Update the rows from the line with "phylum: Tracheophyta" through the end of the rows by changing "elevation" to "altitude", and give only those lines back with nothing else altered.

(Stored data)
══════════
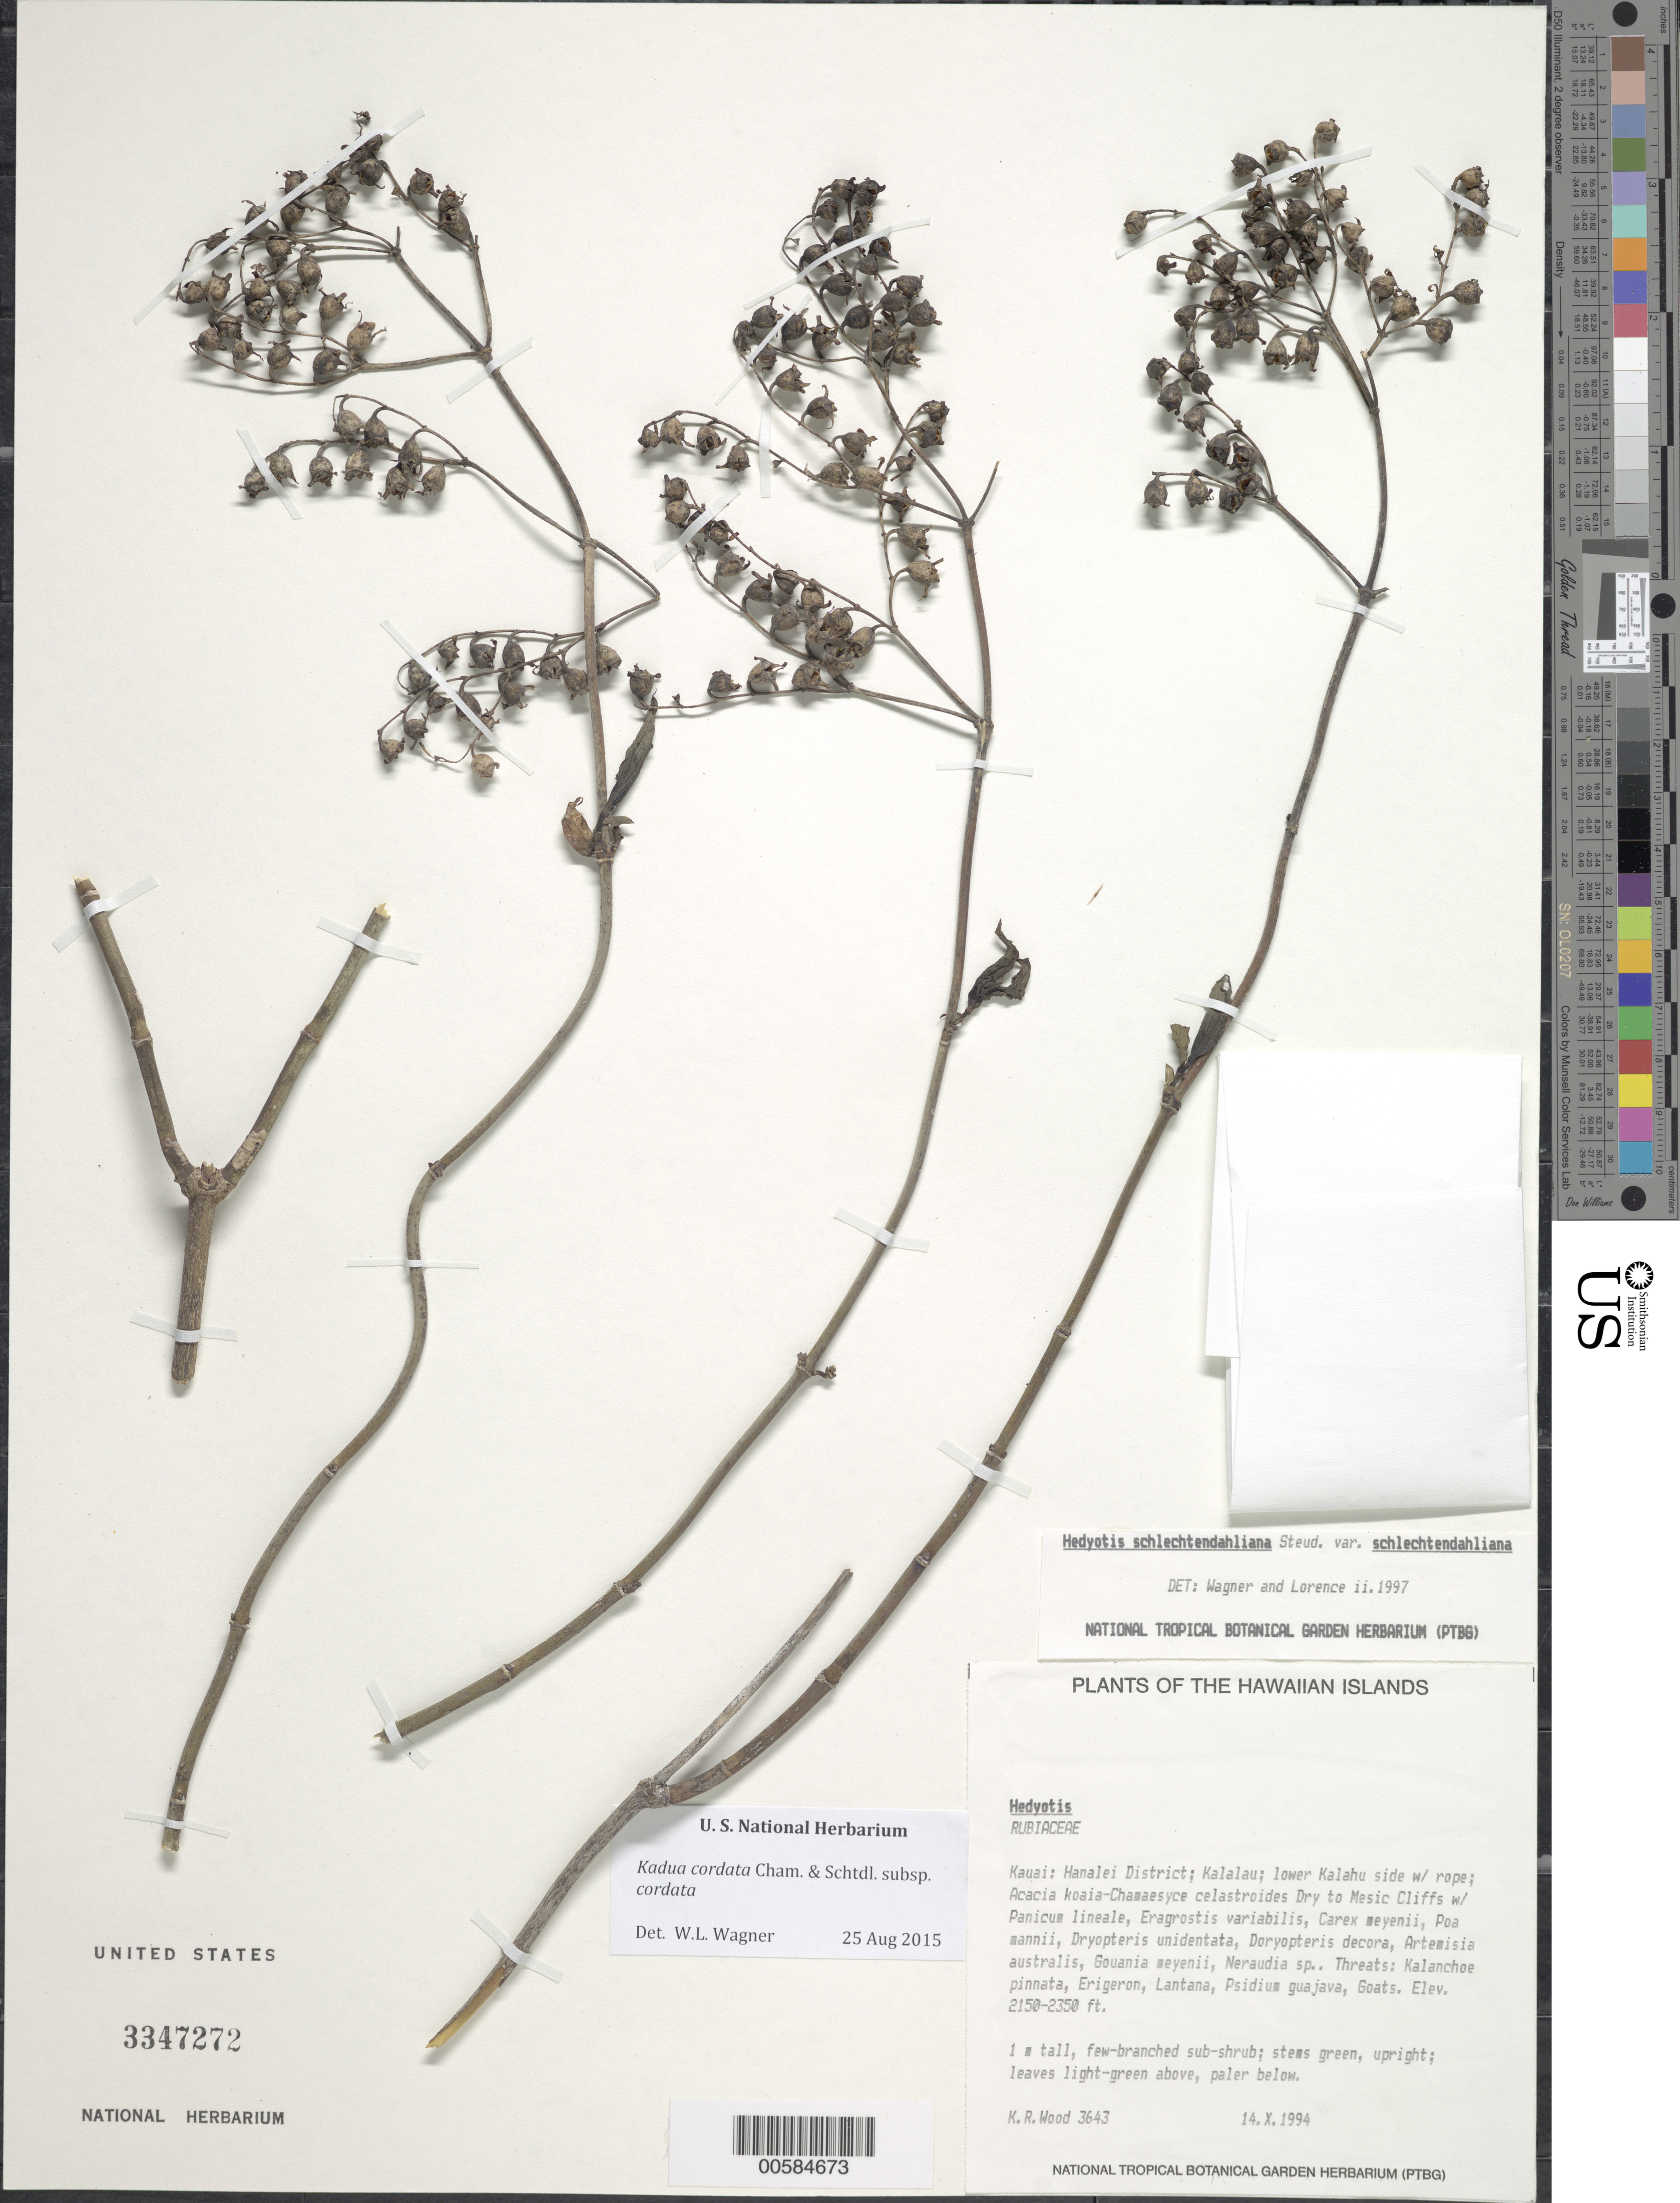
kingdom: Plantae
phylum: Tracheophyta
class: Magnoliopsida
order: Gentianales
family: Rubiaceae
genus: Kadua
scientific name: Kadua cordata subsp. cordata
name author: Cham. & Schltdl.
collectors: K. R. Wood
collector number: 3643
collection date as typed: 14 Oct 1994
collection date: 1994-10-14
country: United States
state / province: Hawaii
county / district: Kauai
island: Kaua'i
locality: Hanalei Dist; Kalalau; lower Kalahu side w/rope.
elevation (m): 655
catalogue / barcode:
══════════
● ANSWER IN FULL:
phylum: Tracheophyta
class: Magnoliopsida
order: Gentianales
family: Rubiaceae
genus: Kadua
scientific name: Kadua cordata subsp. cordata
name author: Cham. & Schltdl.
collectors: K. R. Wood
collector number: 3643
collection date as typed: 14 Oct 1994
collection date: 1994-10-14
country: United States
state / province: Hawaii
county / district: Kauai
island: Kaua'i
locality: Hanalei Dist; Kalalau; lower Kalahu side w/rope.
altitude (m): 655
catalogue / barcode:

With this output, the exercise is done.